(What the exercise asks): Rewrite the stretch of the records from the line that contains "project rather than" through the line that contains "With the additional" as a Markdown table with the columns Row and Line, numbering each line and omitting blank lines.

Stored records

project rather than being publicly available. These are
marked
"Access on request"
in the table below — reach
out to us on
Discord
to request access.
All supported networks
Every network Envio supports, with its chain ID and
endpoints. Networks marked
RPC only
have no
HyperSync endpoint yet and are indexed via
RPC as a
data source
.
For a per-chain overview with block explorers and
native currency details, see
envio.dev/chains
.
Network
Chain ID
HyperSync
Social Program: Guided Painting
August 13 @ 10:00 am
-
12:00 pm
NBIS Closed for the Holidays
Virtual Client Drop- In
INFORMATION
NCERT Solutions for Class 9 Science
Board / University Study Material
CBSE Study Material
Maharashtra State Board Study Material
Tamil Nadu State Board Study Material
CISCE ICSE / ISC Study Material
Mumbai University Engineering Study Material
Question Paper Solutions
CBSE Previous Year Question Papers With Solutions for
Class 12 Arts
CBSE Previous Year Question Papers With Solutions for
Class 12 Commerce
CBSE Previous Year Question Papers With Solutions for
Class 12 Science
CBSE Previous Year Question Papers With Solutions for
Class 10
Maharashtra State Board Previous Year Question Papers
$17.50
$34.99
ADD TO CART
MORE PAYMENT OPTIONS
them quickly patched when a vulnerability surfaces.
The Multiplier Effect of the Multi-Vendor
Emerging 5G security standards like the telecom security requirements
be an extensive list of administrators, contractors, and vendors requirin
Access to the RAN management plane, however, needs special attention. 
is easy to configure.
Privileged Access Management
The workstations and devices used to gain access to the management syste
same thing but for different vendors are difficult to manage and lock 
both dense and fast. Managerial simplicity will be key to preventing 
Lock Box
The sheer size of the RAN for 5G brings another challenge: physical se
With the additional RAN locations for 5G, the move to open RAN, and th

--

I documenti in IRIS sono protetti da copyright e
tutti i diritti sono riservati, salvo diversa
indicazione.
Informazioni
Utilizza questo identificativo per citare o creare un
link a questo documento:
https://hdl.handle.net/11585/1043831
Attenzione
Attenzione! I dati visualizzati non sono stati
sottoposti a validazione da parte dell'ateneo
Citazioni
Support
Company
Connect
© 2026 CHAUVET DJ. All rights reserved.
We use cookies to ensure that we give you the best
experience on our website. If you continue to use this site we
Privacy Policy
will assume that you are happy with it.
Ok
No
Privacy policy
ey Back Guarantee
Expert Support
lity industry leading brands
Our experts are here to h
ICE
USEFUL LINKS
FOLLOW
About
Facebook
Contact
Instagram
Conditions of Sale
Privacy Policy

--

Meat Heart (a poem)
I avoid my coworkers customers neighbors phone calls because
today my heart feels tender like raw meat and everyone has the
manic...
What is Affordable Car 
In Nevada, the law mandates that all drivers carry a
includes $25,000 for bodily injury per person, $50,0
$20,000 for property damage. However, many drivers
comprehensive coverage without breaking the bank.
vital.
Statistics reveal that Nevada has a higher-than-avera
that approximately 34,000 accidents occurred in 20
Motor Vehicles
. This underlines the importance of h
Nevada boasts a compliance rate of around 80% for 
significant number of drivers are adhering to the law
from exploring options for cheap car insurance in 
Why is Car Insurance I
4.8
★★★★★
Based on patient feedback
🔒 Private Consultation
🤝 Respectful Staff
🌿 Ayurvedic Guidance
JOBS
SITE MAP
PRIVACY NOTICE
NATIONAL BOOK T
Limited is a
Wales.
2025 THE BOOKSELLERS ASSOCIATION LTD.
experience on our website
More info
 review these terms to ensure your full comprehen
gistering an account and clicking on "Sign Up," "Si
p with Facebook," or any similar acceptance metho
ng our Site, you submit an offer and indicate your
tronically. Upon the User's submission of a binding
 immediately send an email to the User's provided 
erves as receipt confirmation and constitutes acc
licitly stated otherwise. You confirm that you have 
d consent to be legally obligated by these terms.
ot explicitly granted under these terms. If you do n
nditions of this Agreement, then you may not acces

(Written answer):
| Row | Line |
|---|---|
| 1 | project rather than being publicly available. These are |
| 2 | marked |
| 3 | "Access on request" |
| 4 | in the table below — reach |
| 5 | out to us on |
| 6 | Discord |
| 7 | to request access. |
| 8 | All supported networks |
| 9 | Every network Envio supports, with its chain ID and |
| 10 | endpoints. Networks marked |
| 11 | RPC only |
| 12 | have no |
| 13 | HyperSync endpoint yet and are indexed via |
| 14 | RPC as a |
| 15 | data source |
| 16 | . |
| 17 | For a per-chain overview with block explorers and |
| 18 | native currency details, see |
| 19 | envio.dev/chains |
| 20 | . |
| 21 | Network |
| 22 | Chain ID |
| 23 | HyperSync |
| 24 | Social Program: Guided Painting |
| 25 | August 13 @ 10:00 am |
| 26 | - |
| 27 | 12:00 pm |
| 28 | NBIS Closed for the Holidays |
| 29 | Virtual Client Drop- In |
| 30 | INFORMATION |
| 31 | NCERT Solutions for Class 9 Science |
| 32 | Board / University Study Material |
| 33 | CBSE Study Material |
| 34 | Maharashtra State Board Study Material |
| 35 | Tamil Nadu State Board Study Material |
| 36 | CISCE ICSE / ISC Study Material |
| 37 | Mumbai University Engineering Study Material |
| 38 | Question Paper Solutions |
| 39 | CBSE Previous Year Question Papers With Solutions for |
| 40 | Class 12 Arts |
| 41 | CBSE Previous Year Question Papers With Solutions for |
| 42 | Class 12 Commerce |
| 43 | CBSE Previous Year Question Papers With Solutions for |
| 44 | Class 12 Science |
| 45 | CBSE Previous Year Question Papers With Solutions for |
| 46 | Class 10 |
| 47 | Maharashtra State Board Previous Year Question Papers |
| 48 | $17.50 |
| 49 | $34.99 |
| 50 | ADD TO CART |
| 51 | MORE PAYMENT OPTIONS |
| 52 | them quickly patched when a vulnerability surfaces. |
| 53 | The Multiplier Effect of the Multi-Vendor |
| 54 | Emerging 5G security standards like the telecom security requirements |
| 55 | be an extensive list of administrators, contractors, and vendors requirin |
| 56 | Access to the RAN management plane, however, needs special attention.  |
| 57 | is easy to configure. |
| 58 | Privileged Access Management |
| 59 | The workstations and devices used to gain access to the management syste |
| 60 | same thing but for different vendors are difficult to manage and lock  |
| 61 | both dense and fast. Managerial simplicity will be key to preventing  |
| 62 | Lock Box |
| 63 | The sheer size of the RAN for 5G brings another challenge: physical se |
| 64 | With the additional RAN locations for 5G, the move to open RAN, and th |